I apologize for the cliched headline, but it was the clearest thing I could think of after I saw a piece by ESPN's Quint Kessenich in Inside Lacrosse that lamented the sport’s very pale status as it noted February 13′s opening men’s varsity game by Hampton University. It’s the first historically black college to launch a Division I lacrosse program, an event that inspired SportsCenter to broadcast from the school that day. From Inside Lacrosse:

A 2010 NCAA study reported that just 1.9 percent of Division I lacrosse players were black and that fewer than 10 percent were nonwhite. …
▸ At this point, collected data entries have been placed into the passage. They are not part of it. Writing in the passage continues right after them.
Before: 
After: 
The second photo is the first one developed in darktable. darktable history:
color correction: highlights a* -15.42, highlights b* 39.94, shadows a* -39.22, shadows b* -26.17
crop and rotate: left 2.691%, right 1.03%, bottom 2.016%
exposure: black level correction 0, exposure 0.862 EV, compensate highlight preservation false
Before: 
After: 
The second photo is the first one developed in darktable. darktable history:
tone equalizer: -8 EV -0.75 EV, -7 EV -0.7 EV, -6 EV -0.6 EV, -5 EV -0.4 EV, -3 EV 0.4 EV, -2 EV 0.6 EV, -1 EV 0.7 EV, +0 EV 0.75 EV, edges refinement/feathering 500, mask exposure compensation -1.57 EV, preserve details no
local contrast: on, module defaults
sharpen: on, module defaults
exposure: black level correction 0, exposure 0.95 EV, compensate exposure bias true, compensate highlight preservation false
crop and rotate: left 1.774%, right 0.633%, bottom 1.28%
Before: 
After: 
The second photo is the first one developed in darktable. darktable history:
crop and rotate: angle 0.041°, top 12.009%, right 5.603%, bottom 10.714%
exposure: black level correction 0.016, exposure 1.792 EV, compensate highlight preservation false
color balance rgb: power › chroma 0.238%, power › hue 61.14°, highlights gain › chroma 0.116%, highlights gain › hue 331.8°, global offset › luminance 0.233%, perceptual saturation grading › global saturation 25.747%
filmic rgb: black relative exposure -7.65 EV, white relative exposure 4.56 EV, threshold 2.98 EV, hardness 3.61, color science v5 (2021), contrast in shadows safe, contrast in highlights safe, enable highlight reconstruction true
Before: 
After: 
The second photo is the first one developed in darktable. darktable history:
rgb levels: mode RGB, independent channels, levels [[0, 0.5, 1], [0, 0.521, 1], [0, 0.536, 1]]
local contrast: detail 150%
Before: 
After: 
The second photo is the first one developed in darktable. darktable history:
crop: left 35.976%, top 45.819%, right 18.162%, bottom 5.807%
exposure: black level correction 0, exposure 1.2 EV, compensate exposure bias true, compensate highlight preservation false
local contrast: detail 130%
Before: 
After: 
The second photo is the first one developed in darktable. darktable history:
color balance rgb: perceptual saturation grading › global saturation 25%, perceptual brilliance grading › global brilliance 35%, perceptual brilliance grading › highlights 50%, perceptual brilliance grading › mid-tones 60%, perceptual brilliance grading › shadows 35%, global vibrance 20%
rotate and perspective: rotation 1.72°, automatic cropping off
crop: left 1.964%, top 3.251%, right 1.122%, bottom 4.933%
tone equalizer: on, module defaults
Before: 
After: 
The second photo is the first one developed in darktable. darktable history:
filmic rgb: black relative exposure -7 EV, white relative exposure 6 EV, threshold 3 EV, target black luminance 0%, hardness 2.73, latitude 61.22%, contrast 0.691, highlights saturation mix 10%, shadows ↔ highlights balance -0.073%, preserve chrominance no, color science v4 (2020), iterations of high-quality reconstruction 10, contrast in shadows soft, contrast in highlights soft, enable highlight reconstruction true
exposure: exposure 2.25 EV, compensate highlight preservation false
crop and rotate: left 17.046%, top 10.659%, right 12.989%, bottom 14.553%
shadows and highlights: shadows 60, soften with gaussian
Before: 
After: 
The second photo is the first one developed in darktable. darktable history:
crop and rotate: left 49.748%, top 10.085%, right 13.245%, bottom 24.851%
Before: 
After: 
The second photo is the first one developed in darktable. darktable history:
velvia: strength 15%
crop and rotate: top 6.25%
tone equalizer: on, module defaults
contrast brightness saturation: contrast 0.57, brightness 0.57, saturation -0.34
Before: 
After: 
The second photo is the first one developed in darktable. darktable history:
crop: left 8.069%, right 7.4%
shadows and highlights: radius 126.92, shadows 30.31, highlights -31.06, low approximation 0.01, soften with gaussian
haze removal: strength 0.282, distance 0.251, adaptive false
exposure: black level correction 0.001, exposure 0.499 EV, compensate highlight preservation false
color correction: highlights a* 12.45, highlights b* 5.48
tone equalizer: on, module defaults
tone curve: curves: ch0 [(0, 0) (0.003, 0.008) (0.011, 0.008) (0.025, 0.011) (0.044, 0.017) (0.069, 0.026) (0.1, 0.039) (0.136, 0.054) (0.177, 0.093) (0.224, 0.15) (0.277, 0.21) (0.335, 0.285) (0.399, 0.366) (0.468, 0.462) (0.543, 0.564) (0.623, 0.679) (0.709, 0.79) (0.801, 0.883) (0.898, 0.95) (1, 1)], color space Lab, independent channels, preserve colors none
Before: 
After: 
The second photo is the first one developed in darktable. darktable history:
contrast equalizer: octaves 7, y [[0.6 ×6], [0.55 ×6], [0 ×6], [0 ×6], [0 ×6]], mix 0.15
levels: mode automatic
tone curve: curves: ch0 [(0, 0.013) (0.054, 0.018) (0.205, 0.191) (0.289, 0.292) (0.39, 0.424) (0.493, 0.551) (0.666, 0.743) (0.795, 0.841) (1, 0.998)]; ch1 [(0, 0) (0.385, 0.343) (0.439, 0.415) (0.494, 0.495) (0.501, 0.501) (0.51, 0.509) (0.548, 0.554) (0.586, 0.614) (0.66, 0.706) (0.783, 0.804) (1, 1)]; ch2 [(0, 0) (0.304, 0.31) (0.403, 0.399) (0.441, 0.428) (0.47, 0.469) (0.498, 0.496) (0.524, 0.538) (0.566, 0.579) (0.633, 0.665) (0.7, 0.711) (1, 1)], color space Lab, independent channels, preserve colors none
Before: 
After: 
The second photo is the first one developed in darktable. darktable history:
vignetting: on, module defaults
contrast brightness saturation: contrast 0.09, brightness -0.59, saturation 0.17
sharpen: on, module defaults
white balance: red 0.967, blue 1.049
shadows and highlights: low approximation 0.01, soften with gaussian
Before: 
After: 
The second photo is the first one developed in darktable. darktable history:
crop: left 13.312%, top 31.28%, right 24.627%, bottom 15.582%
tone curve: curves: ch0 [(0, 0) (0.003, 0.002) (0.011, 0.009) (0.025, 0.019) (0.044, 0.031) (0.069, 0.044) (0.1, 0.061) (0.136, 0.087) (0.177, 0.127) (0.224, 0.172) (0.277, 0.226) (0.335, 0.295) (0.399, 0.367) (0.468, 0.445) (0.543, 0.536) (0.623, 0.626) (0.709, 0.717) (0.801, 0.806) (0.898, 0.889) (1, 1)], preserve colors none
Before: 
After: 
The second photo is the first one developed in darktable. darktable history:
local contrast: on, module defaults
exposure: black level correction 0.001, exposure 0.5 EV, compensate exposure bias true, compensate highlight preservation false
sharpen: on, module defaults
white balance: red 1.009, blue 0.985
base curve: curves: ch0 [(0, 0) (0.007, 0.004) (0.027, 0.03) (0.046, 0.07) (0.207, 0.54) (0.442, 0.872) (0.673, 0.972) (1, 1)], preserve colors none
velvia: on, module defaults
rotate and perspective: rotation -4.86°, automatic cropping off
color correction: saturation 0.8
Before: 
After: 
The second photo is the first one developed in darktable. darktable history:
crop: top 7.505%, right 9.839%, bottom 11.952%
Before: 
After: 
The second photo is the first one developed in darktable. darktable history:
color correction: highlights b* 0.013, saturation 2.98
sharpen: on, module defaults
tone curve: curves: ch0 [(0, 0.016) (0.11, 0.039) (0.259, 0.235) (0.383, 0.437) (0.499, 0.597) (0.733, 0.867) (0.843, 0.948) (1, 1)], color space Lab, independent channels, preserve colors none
“In order for this great game to take off, there’s got to be a continuous dialogue about how best to make this game accessible and appealing to the largest audience possible,” Chazz Woodson, a former collegiate star at Brown and in Major League Lacrosse, wrote in a Lacrosse Magazine piece in 2012. “Anything short of that makes lacrosse simply a glorified social club, with membership requirements that some people will inherently never meet, and that others will choose not to buy into.”

That’s the problem. Lacrosse is stunted because of the membership requirements. It favors those with money.

The game has shifted from a high school-based sport to being club-centric. Club programs come with a hefty price tag. They have too often replaced cheaper recreational programs, and players are being recruited out of summer tournaments, not in-school games during the spring.

Lacrosse isn’t the first sport to be whitewashed because it became club-centric and prohibitively expensive for many families. Baseball is a notable example of this phenomenon, though as I pointed out in this previous piece, you can look at the yearbook pictures at my children’s very diverse high school and figure out which sports are the most travel-team-centric at the earliest ages. Hint: they’re the sports with mostly white people in the pictures.

However, lacrosse is unique in that it seems to have perpetuated a system that makes the sport designed exclusively for the upper crust, and in fact hascolleges and corporations that use lacrosse as a way to determine who they’d like to admit to their realms (and in the case of colleges, attract monied donorsin exchange for allow their children to call themselves college athletes by playing non-scholarship lacrosse).

 

The growth model, intentionally or not, for lacrosse is built on white people who have seen their kids squeezed out of more mainstream sports and were happy to realize they found an activity that could ensure their children could hobnob and make connections with only the best. It’s an example of a phenomenon The Economist pointed out in a 2015 article — the upper-income bracket taking advantage of systems in such a way that income inequality only gets greater. It’s not that you can or should blame families for taking advantage, but The Economist makes the point that the overall result is that if you can’t take advantage, you’re in trouble, and by extension the country is in trouble, too.

I’m sure that everyone involved on the coaching and organizing side of the sports of lacrosse is hoping that Hampton has success on the field, and as a recruiting tool to get more nonwhites to participate in the sport and help keep it growing. I’m not sure everyone else will be quite so welcoming. Things are just fine for them.